Repeat the listing exactly, line by line, and leave the pictures behind.

Start of Provided records

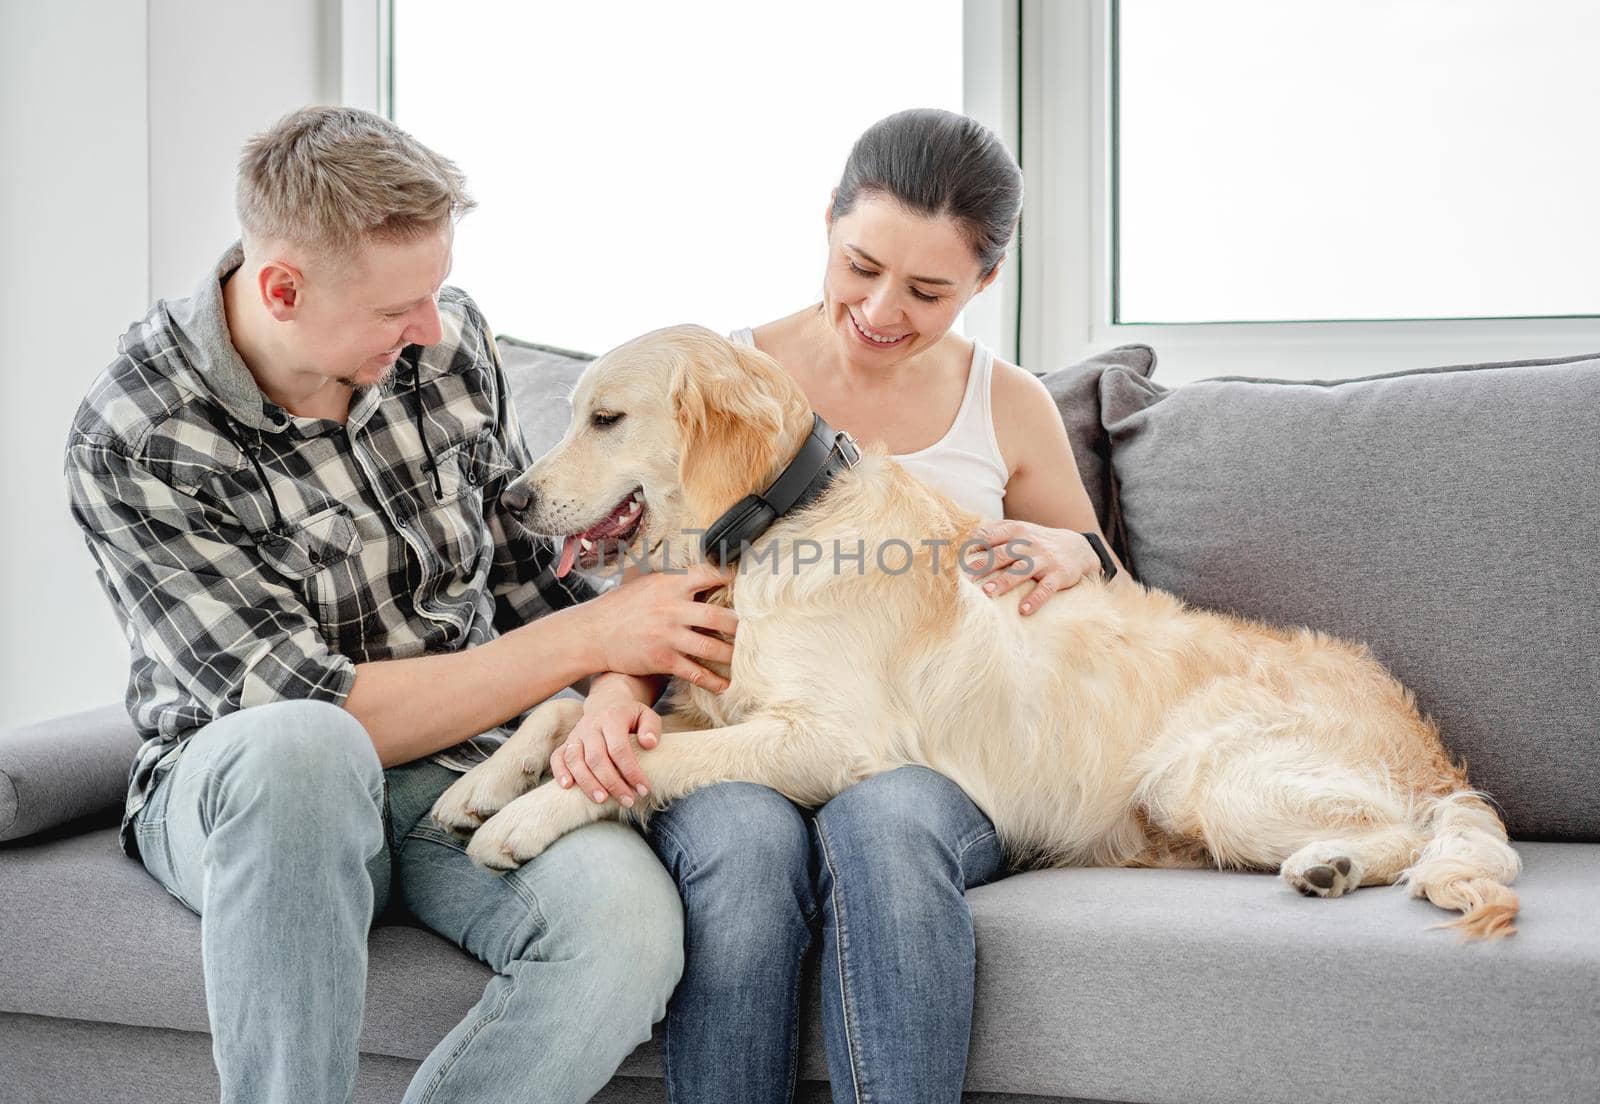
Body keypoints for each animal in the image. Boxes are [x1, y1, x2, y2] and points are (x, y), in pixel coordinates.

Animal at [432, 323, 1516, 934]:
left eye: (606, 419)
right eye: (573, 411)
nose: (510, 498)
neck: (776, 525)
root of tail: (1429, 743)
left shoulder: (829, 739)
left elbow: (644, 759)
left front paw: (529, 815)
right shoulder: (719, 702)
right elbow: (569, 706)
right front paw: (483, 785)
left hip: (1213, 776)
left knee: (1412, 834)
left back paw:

End of Provided records

• Task output
Body keypoints for each animal in the image. Boxes are [x1, y1, x2, y2] and points are (x, y), in pixel coordinates.

Animal at [432, 323, 1516, 934]:
left eye: (606, 419)
right eye: (573, 411)
nose: (510, 498)
neck: (776, 525)
root of tail: (1429, 743)
left shoulder: (829, 739)
left elbow: (644, 759)
left front paw: (529, 815)
right shoulder: (719, 702)
right elbow: (569, 706)
right front paw: (483, 785)
left hip: (1213, 776)
left knee: (1412, 834)
left back paw:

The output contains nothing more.